Do you want to know more?
Project Information
- Project Identification: VK01030007
- Project Period: 1/2023 - 12/2026
- Sponsor: Ministry of the Interior of the CR
- Program: Open Calls for Security Research 2023-2029 (OPSEC)
Who is this relevant for?
- The target users are all organizations that strive to prepare for a cybersecurity crisis.
- The project outcomes are specifically relevant for organizations of critical infrastructure and organizations directly responsible for ensuring security, such as armed security forces, rescue teams, selected state authorities, or intelligence services.
- The exercises are intended for both technical and non-technical personnel involved in cyber security and interested in increasing their skills in cyber incident management.
What are the project outcomes?
We will deliver:
- Software tools for planning and executing tabletop exercises.
- Software tool for evaluating tabletop exercises.
- Articles in proceedings published at international conferences.

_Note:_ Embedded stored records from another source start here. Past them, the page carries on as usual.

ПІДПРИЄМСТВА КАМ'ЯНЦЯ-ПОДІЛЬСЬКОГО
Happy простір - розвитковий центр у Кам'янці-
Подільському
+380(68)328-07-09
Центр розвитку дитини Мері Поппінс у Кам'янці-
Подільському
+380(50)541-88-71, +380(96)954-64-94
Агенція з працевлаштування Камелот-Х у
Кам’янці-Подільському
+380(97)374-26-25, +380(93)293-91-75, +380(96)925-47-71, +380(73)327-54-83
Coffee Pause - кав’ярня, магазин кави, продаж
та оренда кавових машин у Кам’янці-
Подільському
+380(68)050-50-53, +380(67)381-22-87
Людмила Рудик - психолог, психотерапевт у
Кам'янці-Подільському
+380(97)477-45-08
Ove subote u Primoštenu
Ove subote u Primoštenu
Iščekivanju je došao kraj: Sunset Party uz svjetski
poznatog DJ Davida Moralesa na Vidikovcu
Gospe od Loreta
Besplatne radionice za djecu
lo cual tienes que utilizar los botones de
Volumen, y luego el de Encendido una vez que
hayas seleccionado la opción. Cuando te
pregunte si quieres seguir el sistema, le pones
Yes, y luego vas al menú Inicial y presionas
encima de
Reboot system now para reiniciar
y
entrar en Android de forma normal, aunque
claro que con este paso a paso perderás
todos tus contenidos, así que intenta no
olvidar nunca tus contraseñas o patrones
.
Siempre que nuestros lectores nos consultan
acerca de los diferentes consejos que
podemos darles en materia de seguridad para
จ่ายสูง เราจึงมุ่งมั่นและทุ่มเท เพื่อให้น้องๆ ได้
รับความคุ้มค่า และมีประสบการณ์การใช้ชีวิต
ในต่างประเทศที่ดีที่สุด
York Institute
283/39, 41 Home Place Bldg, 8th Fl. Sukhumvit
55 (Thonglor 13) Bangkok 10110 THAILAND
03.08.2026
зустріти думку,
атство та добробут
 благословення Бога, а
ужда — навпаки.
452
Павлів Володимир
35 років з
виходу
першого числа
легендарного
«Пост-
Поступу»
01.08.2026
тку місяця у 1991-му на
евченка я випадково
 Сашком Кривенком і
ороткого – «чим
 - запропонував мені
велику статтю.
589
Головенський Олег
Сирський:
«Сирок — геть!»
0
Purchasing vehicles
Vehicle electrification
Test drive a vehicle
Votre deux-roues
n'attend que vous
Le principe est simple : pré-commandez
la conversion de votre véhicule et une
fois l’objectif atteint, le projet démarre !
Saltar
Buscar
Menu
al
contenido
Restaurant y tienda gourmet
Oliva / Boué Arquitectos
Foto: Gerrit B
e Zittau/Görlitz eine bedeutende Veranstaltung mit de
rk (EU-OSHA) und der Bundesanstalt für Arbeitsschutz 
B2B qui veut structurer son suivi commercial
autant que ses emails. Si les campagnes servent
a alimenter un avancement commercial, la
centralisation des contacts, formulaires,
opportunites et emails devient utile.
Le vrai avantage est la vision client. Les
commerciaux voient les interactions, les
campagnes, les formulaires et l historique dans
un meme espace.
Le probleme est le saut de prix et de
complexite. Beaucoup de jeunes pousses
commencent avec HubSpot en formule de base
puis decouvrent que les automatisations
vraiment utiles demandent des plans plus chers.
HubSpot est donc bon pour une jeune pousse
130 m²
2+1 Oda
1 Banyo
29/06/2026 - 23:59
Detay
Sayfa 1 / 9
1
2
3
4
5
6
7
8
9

Will the software be available?
- Yes, the created software will be made available to other organizations for conducting tabletop exercises under an open-source license.
- The software is accessible to early adopters upon request.
Who is responsible for the project?
- The project is led by experts from Masaryk University, specifically the Cybersecurity Laboratory at the Faculty of Informatics.
- The application garant of the project is the National Cyber and Information Security Agency (NÚKIB). Its experts also participate in the design process and help to create realistic exercise scenarios.
How to cite the Inject Exercise Platform?
When referencing the INJECT Exercise Platform, please cite our paper titled:
This paper provides insights and practical experiences derived from a cybersecurity course where tabletop exercises were introduced utilizing the innovative technology of the INJECT Exercise Platform (IXP).
For a comprehensive overview of tabletop exercises, we recommend our Systematic Literature Review: "Research and Practice of Delivering Tabletop Exercises."